E3 2015, trois mois avant la sortie de Tearaway Unfolded, MM annonçait un sacré projet : Dreams. Le message ouvrant le teaser est clair : « Tout ce que vous allez voir a été créé sur une PS4 ». La fin l’est d’autant plus, puisque des bulles renfermant des mondes différents peuplent l’écran. Des bulles expérientielles, c’est une belle manière, bien que nébuleuse pour certains, de présenter Dreams qui offrira aux joueurs un puissant outil de création.

Depuis LittleBigPlanet, l’avenir d’un jeu n’a jamais autant été livré à l’imagination des joueurs. Cette créativité débordante, nous avons d’ailleurs pu la retrouver dans une exposition de pré-lancement du jeu à Paris. En février 2020, Interactive Dreams présentait une douzaine d’expériences ludiques toutes aussi fascinantes. Dans l’une d’elles, nous pouvions être plongé dans un jeu de rythme. En arpentant un autre tableau, nous pouvions découvrir la psyché humaine via une suite de casse-têtes. Puis dans une salle collée à l’exposition, des « dreamers/rêveurs » s’adonnaient à la création de niveaux en un temps limité (Game Jam).

Voilà là toute l’essence du jeu, de l’acte de création que cherche à provoquer Media Molecule avec un jeu-outil assez fascinant. Autant pour les explorateurs que nous sommes que pour les arrangeurs d’un soir ou d’une vie que nous pouvons devenir.

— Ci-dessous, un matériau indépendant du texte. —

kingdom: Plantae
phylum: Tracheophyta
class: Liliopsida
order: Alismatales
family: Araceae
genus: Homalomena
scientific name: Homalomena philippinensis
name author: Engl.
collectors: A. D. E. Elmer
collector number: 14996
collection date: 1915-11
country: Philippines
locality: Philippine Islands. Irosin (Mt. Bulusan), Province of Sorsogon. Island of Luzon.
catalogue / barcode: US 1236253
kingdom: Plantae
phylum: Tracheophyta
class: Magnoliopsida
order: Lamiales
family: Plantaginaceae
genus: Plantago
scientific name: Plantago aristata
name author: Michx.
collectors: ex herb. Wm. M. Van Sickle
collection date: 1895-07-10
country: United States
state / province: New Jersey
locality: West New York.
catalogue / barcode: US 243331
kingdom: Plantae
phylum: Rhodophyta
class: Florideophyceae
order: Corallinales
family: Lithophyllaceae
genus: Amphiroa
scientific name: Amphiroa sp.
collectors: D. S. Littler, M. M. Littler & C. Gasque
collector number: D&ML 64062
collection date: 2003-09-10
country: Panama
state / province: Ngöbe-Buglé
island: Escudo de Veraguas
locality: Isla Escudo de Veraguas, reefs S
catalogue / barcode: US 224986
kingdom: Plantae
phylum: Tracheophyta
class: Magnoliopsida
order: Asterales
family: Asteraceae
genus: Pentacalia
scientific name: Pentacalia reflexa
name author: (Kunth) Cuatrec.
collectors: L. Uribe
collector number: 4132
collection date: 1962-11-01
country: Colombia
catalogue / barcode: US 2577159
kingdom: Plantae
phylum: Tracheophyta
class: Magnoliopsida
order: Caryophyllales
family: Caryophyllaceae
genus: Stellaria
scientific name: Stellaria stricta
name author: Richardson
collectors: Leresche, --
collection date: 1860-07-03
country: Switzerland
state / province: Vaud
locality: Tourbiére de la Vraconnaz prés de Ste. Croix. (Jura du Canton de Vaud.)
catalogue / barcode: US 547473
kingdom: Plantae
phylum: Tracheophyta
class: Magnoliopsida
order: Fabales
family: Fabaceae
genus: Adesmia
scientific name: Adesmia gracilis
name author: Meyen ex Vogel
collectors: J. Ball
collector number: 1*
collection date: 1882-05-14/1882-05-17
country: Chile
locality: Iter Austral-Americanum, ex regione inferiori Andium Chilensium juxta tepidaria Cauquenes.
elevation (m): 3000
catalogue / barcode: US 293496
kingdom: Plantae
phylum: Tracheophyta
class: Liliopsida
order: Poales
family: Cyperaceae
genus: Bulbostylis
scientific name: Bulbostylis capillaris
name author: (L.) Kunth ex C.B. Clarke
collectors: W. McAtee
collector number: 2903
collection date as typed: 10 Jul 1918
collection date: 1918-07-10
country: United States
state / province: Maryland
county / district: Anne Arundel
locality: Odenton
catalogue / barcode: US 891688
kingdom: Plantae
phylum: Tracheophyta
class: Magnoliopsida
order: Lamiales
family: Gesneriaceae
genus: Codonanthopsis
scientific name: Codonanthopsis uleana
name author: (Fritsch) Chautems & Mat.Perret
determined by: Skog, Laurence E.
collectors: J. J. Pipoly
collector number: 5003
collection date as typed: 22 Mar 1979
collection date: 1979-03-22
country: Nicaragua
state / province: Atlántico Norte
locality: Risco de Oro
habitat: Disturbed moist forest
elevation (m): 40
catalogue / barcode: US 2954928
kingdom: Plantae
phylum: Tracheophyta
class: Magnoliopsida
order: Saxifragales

À la manière d’un musée, Dreams présente ses œuvres comme des tableaux au cœur de Paris

Sorti cinq ans après son trailer d’annonce, Dreams est tout de même parvenu à se hisser à la cinquième place des ventes du PS Store en février, que ce soit en Europe ou outre-Atlantique. C’est déjà une jolie performance pour une production hors du commun. Nous vous conseillons évidemment de vous jeter dessus, si ce n’est pas déjà fait. Tout curieux du jeu vidéo et des milliards de possibilités dont il regorge se doit de partir à la découverte de Dreams, donc vous êtes forcément concerné. Bah oui, si vous êtes encore en train de nous lire, c’est que vous accordez pas mal de votre temps à la planète JV…

Et au réveil ?

Oui, la question a toute sa place ici. Qu’adviendra-t-il de Media Molecule dans les mois et années à venir ? Si l’on sait qu’en 2016, une succursale s’est ouverte à Brighton pour des raisons de praticité (transports quotidiens vers Guilford délicats pour certains membres), rien ne laisse présager un changement radical d’identité. On peut juste souligner le départ d’un des quatre membres fondateurs du studio. Alex Evans a en effet quitté le navire pour voguer vers de nouveaux horizons, en septembre 2020 (peu après la sortie de Dreams finalement). Sans rancœur, aucune, il souhaitait même le meilleur à ses anciens (mais éternels ?) compagnons de création : « Merci à eux pour ces 13 premières années merveilleuses et vive les 13 prochaines années de Media Molecule ! »

Un peu avant ce départ, Mark Healey (autre cofondateur des quatre fantastiques) rappelait qu’en tant que créateur de jeux, il voulait préserver cette magie au sein du studio britannique. Avant d’ajouter que « même si une partie du studio va développer des fonctionnalités et améliorer le mode création de Dreams, nous allons assurément faire un autre jeu ». Voilà, c’est dit. Ne reste plus qu’à attendre avec la plus grande des sagesses la suite des événements, en priant fort pour que les équipes de Media Molecule gardent cette liberté créative de l’extrême que Sony leur offre via une confiance sans faille. Aujourd’hui plus que jamais, il paraît essentiel de préserver le grain de folie et de singularité (c’était la dernière occurrence, croix de bois…) insufflé par MM ! Un studio qui a osé convertir en gameplay les songes des joueurs, ainsi que les leurs, guidant au passage les lumières de la communauté.